Although procurement executives should have easy access to performance measurements, not all procurement metrics are created equal—some numbers are just more telling and valuable than others. Here’s a look at the top three data points procurement officers need to keep tabs on, and the best ways to track them.
1. Spend under management: It’s an inescapable reality: every procurement group is responsible for managing at least some of its budget expenditures. Spend under management is one of the most revealing metrics that procurement officers can rely on to determine whether or not their funds are being used efficiently.
This metric takes into account a slew of factors, including how closely the procurement department sticks to its sourcing schedule, the number of active contracts in place, or the documentation of expenditures on requisition orders. By tracking spend under management across all procurement categories – direct, indirect, marketing, labor, etc. – procurement and finance have a handy rule of thumb for understanding how well they are doing compared to their peers.
2. Supplier count per category: The number of suppliers a firm works with for any specific spend category (e.g., network services, software, office supplies) speaks volumes about the overall health of its procurement department.
Think of it as a Goldilocks situation: contracting too many suppliers in one category may mean that it’s time to simplify or even negotiate better pricing. On the flip side, relying on too few suppliers creates unnecessary risk (although there are exceptions, such as employee health insurance). In the event of a natural disaster or supplier acquisition, firms that work with just one or two suppliers could face supply chain disruptions or delays.
Each procurement category manager should know the “just right” number of suppliers for their areas of responsibility. Familiarity with existing contracts and various local and market trends can also help procurement officers maintain the magic number of suppliers in each category.
3. Contract compliance: Tracking procurement contract compliance isn’t just smart risk management—it’s an essential part of leading a smart team. And like spend under management, contract compliance can be measured in a variety of ways.
Do you know how much of your contracted spend is actually used? Are any business units going rogue and buying off-contract? The answers to these questions can uncover potential liabilities lurking beneath the surface of your procurement program.

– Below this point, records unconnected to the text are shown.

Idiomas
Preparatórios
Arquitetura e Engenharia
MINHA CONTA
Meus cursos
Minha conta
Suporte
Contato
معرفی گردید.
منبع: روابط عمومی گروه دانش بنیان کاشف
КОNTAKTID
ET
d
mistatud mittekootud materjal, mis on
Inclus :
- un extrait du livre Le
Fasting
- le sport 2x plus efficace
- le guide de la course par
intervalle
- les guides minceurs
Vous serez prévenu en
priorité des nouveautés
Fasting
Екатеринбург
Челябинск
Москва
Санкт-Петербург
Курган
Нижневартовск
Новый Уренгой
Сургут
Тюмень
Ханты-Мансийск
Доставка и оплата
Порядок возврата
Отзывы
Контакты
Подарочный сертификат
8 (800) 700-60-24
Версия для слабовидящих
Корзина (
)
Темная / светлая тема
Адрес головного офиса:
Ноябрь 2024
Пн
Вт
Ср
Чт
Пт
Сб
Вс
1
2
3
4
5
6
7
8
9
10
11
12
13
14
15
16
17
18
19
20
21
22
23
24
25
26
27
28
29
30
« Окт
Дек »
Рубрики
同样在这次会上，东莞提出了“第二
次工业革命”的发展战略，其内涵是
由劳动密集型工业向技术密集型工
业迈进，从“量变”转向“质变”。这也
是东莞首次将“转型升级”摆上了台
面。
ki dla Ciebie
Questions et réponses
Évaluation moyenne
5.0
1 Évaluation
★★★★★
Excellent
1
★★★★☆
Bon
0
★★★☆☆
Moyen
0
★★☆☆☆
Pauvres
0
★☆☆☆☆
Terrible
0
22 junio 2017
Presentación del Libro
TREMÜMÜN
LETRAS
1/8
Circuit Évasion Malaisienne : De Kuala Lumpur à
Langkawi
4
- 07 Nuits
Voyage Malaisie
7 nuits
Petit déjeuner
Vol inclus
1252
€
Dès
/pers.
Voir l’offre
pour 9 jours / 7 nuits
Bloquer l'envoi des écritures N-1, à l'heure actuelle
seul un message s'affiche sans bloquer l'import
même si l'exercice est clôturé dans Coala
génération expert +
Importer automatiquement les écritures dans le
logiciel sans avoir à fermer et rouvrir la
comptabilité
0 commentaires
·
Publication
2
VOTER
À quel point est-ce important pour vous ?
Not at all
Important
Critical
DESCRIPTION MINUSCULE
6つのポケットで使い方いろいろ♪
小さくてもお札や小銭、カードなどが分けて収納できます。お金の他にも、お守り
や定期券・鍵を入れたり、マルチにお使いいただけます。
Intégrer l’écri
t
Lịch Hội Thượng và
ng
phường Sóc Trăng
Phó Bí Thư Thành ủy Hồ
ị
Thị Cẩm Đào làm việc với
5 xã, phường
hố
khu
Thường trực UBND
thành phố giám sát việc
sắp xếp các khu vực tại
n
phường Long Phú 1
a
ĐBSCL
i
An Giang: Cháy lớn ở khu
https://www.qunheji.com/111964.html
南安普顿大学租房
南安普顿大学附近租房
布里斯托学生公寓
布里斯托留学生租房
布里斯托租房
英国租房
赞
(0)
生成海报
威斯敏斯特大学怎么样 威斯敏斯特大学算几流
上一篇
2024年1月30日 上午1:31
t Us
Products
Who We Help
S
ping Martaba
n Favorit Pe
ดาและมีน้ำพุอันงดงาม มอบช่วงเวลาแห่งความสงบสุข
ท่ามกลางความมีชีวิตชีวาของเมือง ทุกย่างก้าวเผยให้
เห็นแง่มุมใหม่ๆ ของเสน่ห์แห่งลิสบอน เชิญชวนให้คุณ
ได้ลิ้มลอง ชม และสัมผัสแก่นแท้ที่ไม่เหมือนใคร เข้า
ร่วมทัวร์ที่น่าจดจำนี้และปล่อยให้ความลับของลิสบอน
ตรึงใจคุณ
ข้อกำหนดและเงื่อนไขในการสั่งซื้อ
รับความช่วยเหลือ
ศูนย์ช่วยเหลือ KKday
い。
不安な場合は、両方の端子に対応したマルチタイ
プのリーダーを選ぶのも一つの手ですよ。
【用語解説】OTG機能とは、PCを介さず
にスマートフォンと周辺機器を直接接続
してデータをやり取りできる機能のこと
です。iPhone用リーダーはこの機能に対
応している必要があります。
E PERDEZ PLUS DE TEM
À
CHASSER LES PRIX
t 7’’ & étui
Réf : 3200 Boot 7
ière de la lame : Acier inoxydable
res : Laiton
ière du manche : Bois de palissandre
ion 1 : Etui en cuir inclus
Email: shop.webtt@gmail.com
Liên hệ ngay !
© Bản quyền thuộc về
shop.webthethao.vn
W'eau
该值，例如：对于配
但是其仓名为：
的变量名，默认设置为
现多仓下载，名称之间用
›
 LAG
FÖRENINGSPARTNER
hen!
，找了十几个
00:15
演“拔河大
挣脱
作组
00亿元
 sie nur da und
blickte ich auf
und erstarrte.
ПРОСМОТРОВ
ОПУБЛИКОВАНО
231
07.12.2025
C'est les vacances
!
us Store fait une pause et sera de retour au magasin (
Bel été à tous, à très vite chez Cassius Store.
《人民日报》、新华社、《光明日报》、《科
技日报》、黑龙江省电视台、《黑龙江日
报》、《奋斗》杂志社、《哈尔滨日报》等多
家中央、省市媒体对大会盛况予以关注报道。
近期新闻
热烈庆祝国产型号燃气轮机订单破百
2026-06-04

For example, off-contract purchasing is a quick way to tarnish your reputation with contracted suppliers and will make future price negotiations harder. Procurement officers should collaborate with their managers to encourage better contract etiquette and establish processes that properly document spend.
These three important metrics probably already exist in your procurement department —but they may be sprinkled across various programs or are measured infrequently. Unfortunately, simply having this information is not the same as being able to update or access it when you really need it.
Data is becoming more and more critical not just to operations, but also to your organization’s bottom line success. The burden falls on procurement officers to build teams that can effectively measure performance, and equip them with the tools they need to convert measurements into business improvement.